Human workers report feeling most productive when led by artificial intelligence - msolujic
http://www.pbs.org/newshour/rundown/human-workers-report-feeling-productive-led-artificial-intelligence/

======
firebrand39
This is fabulous. It makes me speechless as to why this true and not
surprising at all.

My quick theory is that deep down we are social animals and a lot of our
'management' decisions stem from this part of us. Not from wanting to
rationally and technically solve problems. For example, many 'higher' animals
have pecking orders. We have too. On the other hand, we are capable of
rationality after all. But we will have to be much more honest with ourselves
of what we are. Maybe a lot of human development in history is about escaping
our limits. Which is not to say that we should negate or supress them.

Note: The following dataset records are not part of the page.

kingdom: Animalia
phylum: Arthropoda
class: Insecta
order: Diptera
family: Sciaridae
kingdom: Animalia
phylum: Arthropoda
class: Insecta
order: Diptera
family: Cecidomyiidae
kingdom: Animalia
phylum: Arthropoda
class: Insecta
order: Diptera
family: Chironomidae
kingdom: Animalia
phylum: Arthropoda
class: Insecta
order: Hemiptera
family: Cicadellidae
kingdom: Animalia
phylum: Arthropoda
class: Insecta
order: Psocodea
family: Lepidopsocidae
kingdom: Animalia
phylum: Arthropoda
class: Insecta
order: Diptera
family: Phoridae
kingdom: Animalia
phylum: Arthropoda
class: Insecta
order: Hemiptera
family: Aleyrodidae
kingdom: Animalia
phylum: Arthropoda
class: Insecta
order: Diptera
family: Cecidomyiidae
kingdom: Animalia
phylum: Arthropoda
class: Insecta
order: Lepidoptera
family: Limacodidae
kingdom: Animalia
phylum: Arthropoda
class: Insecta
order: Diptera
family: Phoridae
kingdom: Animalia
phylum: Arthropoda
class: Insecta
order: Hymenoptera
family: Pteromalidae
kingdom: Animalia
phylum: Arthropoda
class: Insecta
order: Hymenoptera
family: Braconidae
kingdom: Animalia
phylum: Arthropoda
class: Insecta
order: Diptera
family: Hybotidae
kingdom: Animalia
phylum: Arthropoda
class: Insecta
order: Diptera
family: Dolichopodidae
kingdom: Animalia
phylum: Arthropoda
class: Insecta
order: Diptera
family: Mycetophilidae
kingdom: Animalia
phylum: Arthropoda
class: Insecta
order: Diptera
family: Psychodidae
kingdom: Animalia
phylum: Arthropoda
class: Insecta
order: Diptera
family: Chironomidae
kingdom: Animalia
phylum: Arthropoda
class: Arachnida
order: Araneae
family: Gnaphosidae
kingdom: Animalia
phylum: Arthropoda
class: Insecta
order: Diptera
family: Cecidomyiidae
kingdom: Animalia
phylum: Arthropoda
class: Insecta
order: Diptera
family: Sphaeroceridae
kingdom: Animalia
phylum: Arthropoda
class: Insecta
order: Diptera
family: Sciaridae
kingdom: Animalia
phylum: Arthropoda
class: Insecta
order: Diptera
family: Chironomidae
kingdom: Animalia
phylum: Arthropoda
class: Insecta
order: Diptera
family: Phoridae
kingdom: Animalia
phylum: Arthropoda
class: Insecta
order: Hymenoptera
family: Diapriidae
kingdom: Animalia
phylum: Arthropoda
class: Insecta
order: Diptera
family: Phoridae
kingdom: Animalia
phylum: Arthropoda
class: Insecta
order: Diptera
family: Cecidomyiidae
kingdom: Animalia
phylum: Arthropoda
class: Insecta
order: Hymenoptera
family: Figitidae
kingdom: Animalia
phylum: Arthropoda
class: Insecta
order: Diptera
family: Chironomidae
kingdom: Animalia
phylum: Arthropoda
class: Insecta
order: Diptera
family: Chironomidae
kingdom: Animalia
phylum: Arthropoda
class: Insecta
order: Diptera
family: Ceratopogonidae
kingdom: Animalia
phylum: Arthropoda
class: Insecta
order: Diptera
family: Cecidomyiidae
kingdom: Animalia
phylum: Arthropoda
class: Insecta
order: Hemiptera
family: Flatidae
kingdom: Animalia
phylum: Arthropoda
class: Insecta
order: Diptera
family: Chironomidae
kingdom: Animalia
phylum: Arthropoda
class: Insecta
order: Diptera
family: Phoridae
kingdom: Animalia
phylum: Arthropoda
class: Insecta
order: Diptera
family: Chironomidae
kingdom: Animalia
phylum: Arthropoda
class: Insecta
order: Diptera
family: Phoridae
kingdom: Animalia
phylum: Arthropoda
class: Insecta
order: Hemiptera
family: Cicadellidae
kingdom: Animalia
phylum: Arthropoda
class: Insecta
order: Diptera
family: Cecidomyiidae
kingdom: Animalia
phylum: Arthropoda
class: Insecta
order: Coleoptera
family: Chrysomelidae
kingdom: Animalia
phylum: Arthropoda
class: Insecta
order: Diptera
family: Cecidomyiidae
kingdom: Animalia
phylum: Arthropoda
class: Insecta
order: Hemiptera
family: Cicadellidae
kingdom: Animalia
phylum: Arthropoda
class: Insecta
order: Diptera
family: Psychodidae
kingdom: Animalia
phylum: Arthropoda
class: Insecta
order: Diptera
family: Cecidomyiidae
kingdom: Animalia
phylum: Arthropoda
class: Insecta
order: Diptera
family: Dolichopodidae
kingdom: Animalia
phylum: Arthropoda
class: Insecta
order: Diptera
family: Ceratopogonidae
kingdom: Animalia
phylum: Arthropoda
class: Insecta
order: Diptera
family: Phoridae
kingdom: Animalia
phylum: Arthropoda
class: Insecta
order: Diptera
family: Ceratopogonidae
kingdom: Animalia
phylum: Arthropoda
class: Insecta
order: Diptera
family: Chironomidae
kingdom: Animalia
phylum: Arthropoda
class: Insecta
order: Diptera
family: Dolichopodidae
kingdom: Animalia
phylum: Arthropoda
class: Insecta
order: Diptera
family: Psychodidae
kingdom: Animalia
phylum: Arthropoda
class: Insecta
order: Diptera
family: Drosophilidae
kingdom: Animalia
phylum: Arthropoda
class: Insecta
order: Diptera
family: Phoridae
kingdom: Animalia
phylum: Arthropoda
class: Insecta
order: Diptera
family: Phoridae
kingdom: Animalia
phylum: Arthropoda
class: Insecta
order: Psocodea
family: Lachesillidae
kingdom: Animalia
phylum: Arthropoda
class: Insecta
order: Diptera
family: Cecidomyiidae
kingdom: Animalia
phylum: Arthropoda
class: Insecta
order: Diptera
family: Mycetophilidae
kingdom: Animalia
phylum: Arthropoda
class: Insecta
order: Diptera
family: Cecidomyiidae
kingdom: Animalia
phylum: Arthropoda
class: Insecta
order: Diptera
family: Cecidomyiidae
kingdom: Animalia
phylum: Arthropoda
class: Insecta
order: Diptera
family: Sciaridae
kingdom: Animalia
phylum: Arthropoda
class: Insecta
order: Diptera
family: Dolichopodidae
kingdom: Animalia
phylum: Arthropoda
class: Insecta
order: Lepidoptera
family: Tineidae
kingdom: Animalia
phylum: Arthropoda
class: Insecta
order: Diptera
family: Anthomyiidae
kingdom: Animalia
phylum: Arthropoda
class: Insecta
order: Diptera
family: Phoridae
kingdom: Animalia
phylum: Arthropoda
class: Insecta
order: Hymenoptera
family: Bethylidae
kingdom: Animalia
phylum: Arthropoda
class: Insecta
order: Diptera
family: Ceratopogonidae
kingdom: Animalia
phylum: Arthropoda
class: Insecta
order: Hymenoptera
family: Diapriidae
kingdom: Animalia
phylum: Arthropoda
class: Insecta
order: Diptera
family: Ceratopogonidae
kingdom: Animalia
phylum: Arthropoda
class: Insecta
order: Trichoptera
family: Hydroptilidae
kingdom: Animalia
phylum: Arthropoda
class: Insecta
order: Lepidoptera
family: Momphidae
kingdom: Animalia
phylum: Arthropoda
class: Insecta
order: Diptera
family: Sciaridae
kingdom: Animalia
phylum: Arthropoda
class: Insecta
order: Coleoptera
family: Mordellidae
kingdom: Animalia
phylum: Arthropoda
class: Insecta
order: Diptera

There is tons of studies on mismanagement in organisations (state down to
enterprises) but this article nails it.

------
msolujic
My guess why people would prefer machine to human boss is sense that it will
be fair and not biased (if built properly) Here is one older article that
touches this topic [http://www.newscientist.com/article/mg21628945.500-your-
next...](http://www.newscientist.com/article/mg21628945.500-your-next-boss-
could-be-a-computer.html)

------
ankurdhama
So that when some bad things/decision happen, a human can blame the AI for the
problem without worrying about the emotional/social/human feelings etc which
the human has to deal with when working with a human boss.